Dichiarazione rese nell’ambito del processo sulle infiltrazioni del clan dei Casalesi negli appalti delle Ferrovie dello Stato, che si sta celebrando dinanzi la Terza Sezione Penale del tribunale di Santa Maria Capua Vetere presieduta dal giudice Giuseppe Meccariello.

L’imputato e Sandokan si conoscevano fin da ragazzini tant’è che furono i protagonisti di una rissa a Vitulazio nel 1972. I rapporti tra i due si sono rafforzati nel tempo. L’imputato era il padrino del figlio di Sandokan, suo omonimo e per ogni cerimonia che riguardava la famiglia Schiavone lui era presente ed in dono offriva terreni o appartamenti”. Il

maggiore ha poi spiegato la rapida ascesa dell’imputato ricostruita anche grazie alle dichiarazioni di Giuseppina Nappa moglie di Sandokan secondo cui “lo zio era più che un amico per Francesco” spiegando poi la vicenda del lievito madre con la separazione tra gli imprenditori stipendiati e quelli di cui si serviva il clan. L’ufficiale ha svelato l’importante ruolo politico che Nicola Schiavone aveva a Casal di Principe grazie all’appoggio della consorteria criminale. “Nicola Schiavone si candidò come sindaco ed aveva 1000 preferenze garantitegli dai casalesi mentre il sindaco uscente che poi venne rieletto ne aveva solo 600. Fu Schiavone a non sentirsi pronto ad essere primo cittadino e ripiegò a fare l’assessore alle attività produttive. Tale nomina fu voluta da Sandokan. Difatti per stessa ammissione del figlio di Sandokan il padre capì che senza la politica non si sarebbero mai accaparrati di una fetta della pubblica amministrazione e perciò era importante piazzare i loro uomini come l’imputato. Infatti l’ascesa politica di Nicola Schiavone era fondamentale per Sandokan perché lui doveva essere spendibile per il clan”. “Nel corso dei pedinamenti di Nicola Schiavone ci siamo resi conti del ruolo di spicco che rivestiva nella politica ad altissimi livelli tanto da diventare il consulente per RFI – ha rivelato l’investigatore del Roni – ci siamo resi conto che era abilissimo ad intessere rapporti personali con i massimi vertici non solo della partecipata statale ma anche dello stesso Ministero dei Trasporti. Numerose sono state le cene da noi documentate tra Nicola Schiavone e l’ex Sottosegretario ai Trasporti, eletto in quota Pd, Salvatore Margiotta (che non risulta indagato, nda), perlopiù in locali di lusso della Roma bene dove parlavano liberamente di movimentazioni di danaro per alcuni appalti o le lamentele per qualche funzionario della Rfi che mal sopportava l’ingerenza di Schiavone e poco dopo veniva rimosso o demansionato dal suo incarico. Nicola Schiavone si aggirava liberamente nella sede Rfi di piazza Croce Rossa a Roma. Basti pensare che per accedervi occorre essere registrati invece gli accessi di Nicola Schiavone non risultano registrati perché gli bastava recarsi all’ingresso dell’edificio e gli stessi vertici lo andavano a prendere nell’atrio”.

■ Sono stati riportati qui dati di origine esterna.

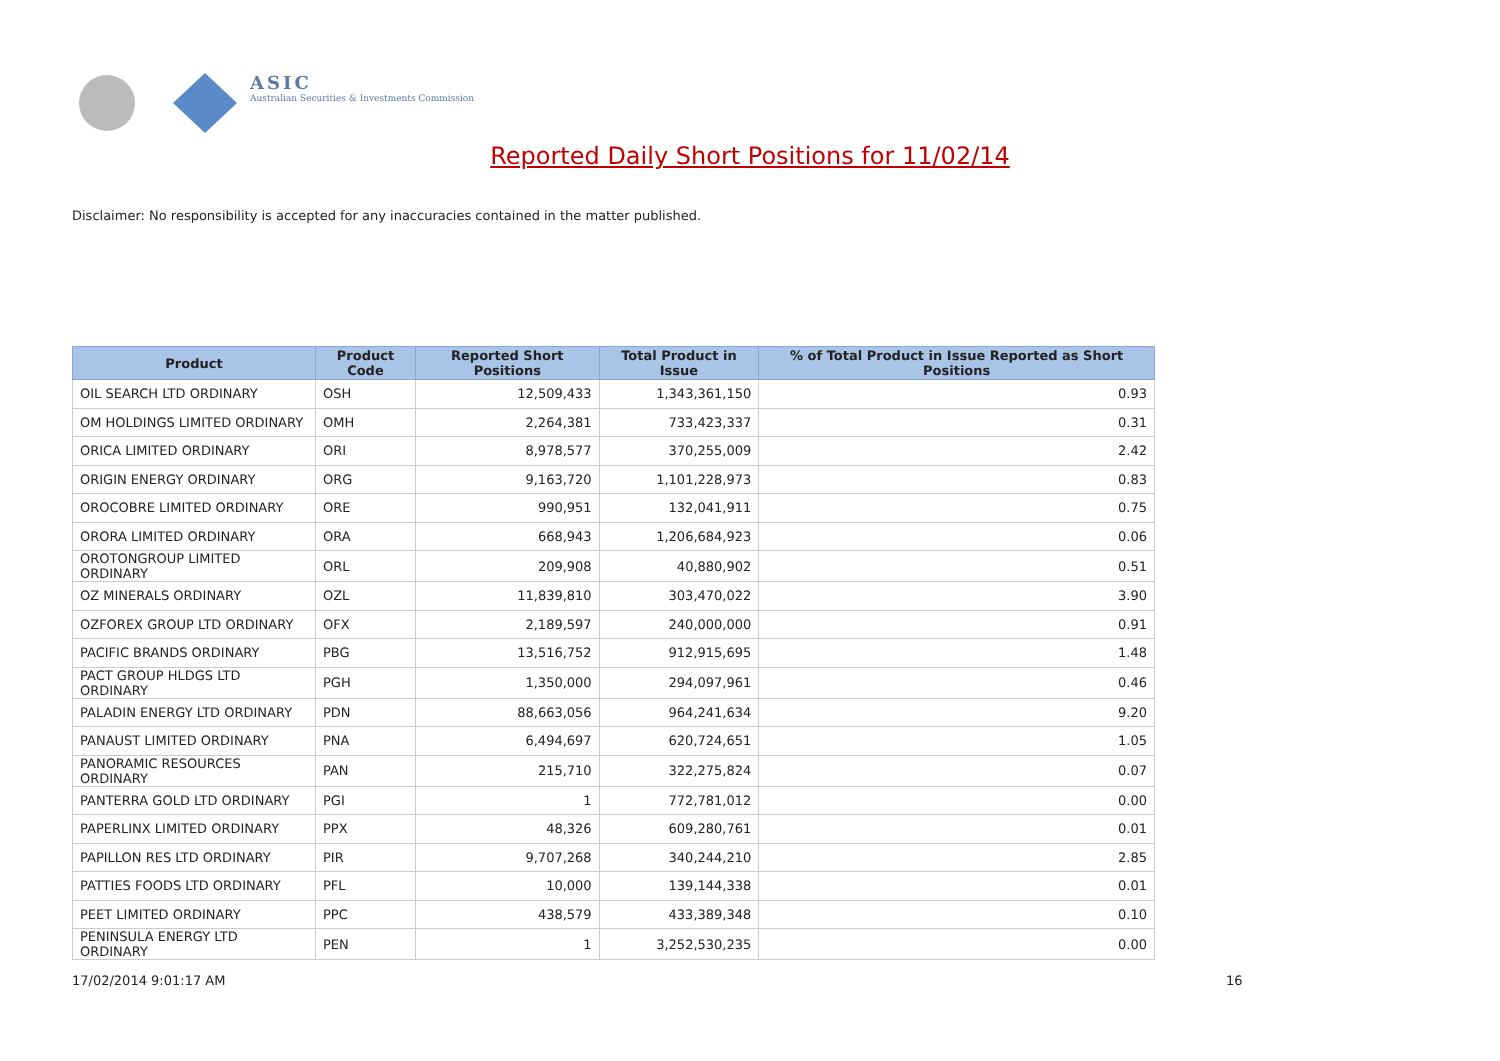ASIC
Australian Securities & Investments Commission
Reported Daily Short Positions for 11/02/14
Disclaimer: No responsibility is accepted for any inaccuracies contained in the matter published.
| Product | Product Code | Reported Short Positions | Total Product in Issue | % of Total Product in Issue Reported as Short Positions |
| --- | --- | --- | --- | --- |
| OIL SEARCH LTD ORDINARY | OSH | 12,509,433 | 1,343,361,150 | 0.93 |
| OM HOLDINGS LIMITED ORDINARY | OMH | 2,264,381 | 733,423,337 | 0.31 |
| ORICA LIMITED ORDINARY | ORI | 8,978,577 | 370,255,009 | 2.42 |
| ORIGIN ENERGY ORDINARY | ORG | 9,163,720 | 1,101,228,973 | 0.83 |
| OROCOBRE LIMITED ORDINARY | ORE | 990,951 | 132,041,911 | 0.75 |
| ORORA LIMITED ORDINARY | ORA | 668,943 | 1,206,684,923 | 0.06 |
| OROTONGROUP LIMITED ORDINARY | ORL | 209,908 | 40,880,902 | 0.51 |
| OZ MINERALS ORDINARY | OZL | 11,839,810 | 303,470,022 | 3.90 |
| OZFOREX GROUP LTD ORDINARY | OFX | 2,189,597 | 240,000,000 | 0.91 |
| PACIFIC BRANDS ORDINARY | PBG | 13,516,752 | 912,915,695 | 1.48 |
| PACT GROUP HLDGS LTD ORDINARY | PGH | 1,350,000 | 294,097,961 | 0.46 |
| PALADIN ENERGY LTD ORDINARY | PDN | 88,663,056 | 964,241,634 | 9.20 |
| PANAUST LIMITED ORDINARY | PNA | 6,494,697 | 620,724,651 | 1.05 |
| PANORAMIC RESOURCES ORDINARY | PAN | 215,710 | 322,275,824 | 0.07 |
| PANTERRA GOLD LTD ORDINARY | PGI | 1 | 772,781,012 | 0.00 |
| PAPERLINX LIMITED ORDINARY | PPX | 48,326 | 609,280,761 | 0.01 |
| PAPILLON RES LTD ORDINARY | PIR | 9,707,268 | 340,244,210 | 2.85 |
| PATTIES FOODS LTD ORDINARY | PFL | 10,000 | 139,144,338 | 0.01 |
| PEET LIMITED ORDINARY | PPC | 438,579 | 433,389,348 | 0.10 |
| PENINSULA ENERGY LTD ORDINARY | PEN | 1 | 3,252,530,235 | 0.00 |
17/02/2014 9:01:17 AM 16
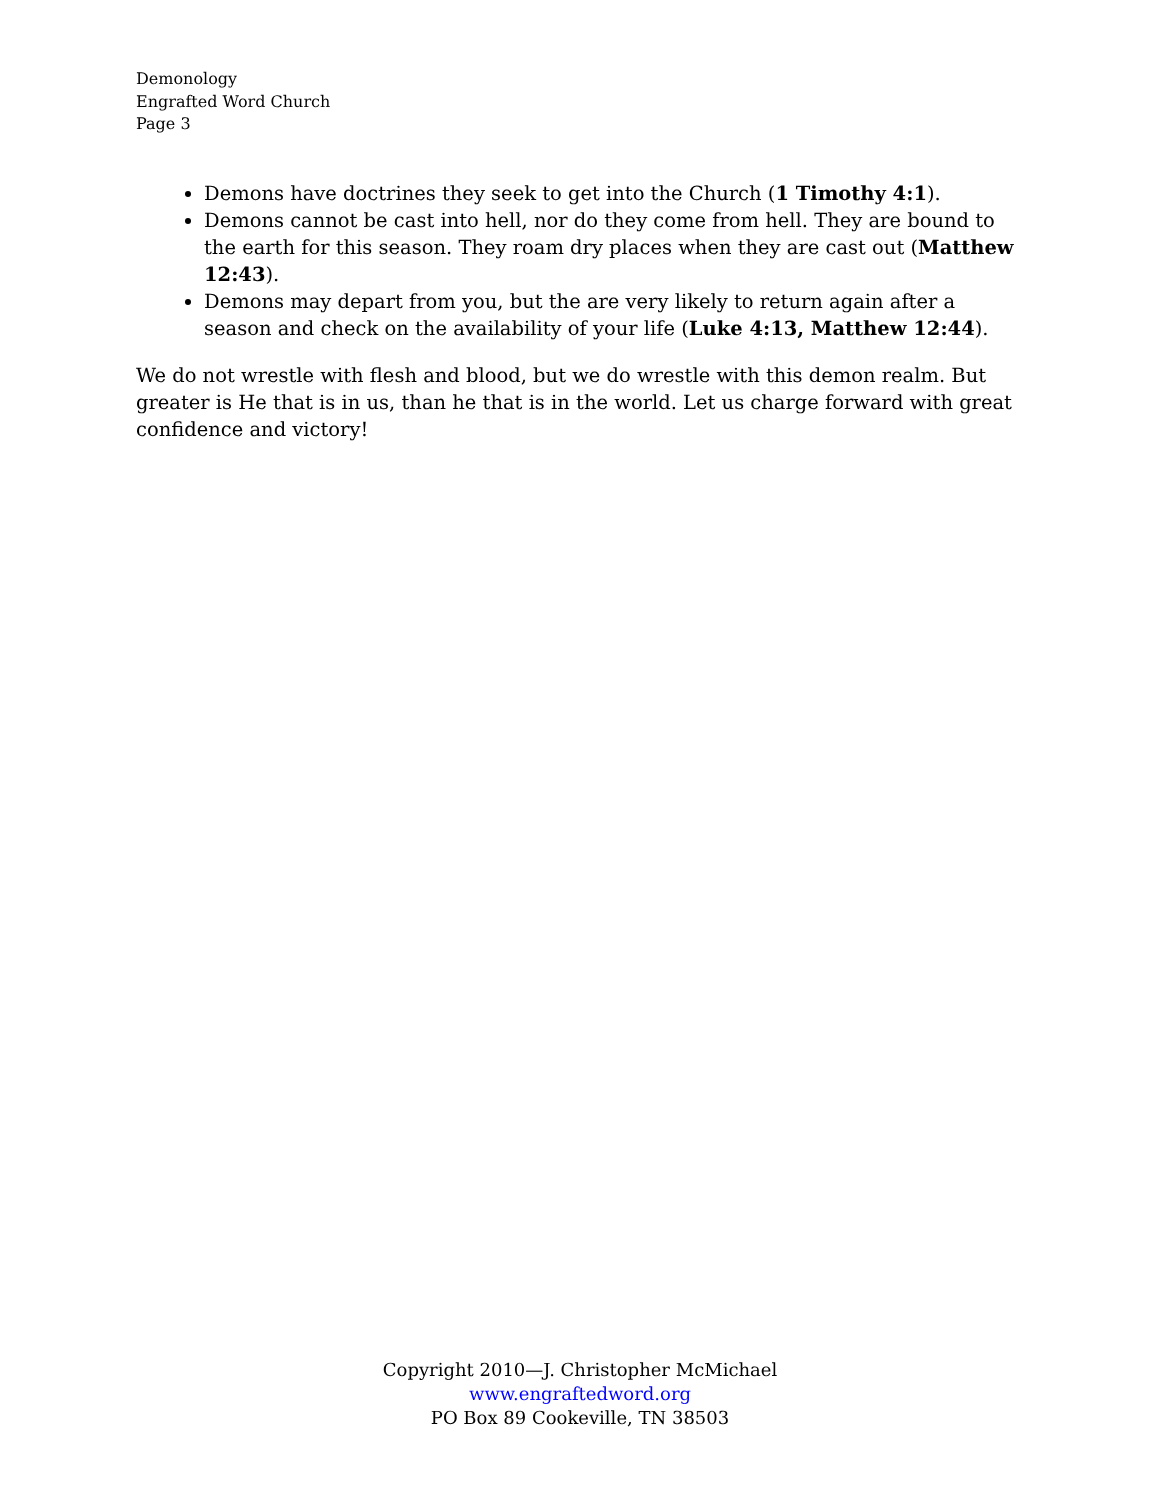Demonology
Engrafted Word Church
Page 3
Demons have doctrines they seek to get into the Church (1 Timothy 4:1).
Demons cannot be cast into hell, nor do they come from hell. They are bound to the earth for this season. They roam dry places when they are cast out (Matthew 12:43).
Demons may depart from you, but the are very likely to return again after a season and check on the availability of your life (Luke 4:13, Matthew 12:44).
We do not wrestle with flesh and blood, but we do wrestle with this demon realm. But greater is He that is in us, than he that is in the world. Let us charge forward with great confidence and victory!
Copyright 2010—J. Christopher McMichael
www.engraftedword.org
PO Box 89 Cookeville, TN 38503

A processo sono finiti Nicola Schiavone, Vincenzo Schiavone, Nicola Puocci, Vincenzo Apicella, Francesco Salzillo, Gennaro Diana, Salvatore Diana, Giancarlo Diana, Vincenzo Diana, Luigi Diana, Mario Diana, Luigi Schiavone, Fioravante Zara, Mario Zara, Giuseppe Fusco, Luigi Belardo, Angelo Massaro, Antonio Petrillo, Luigi Petrillo, Marco Falaco, Claudio Puocci e Caterina Coppola. Le accuse sono a vario titolo di associazione di stampo mafioso, estorsione, autoriciclaggio e trasferimento fraudolento di valori.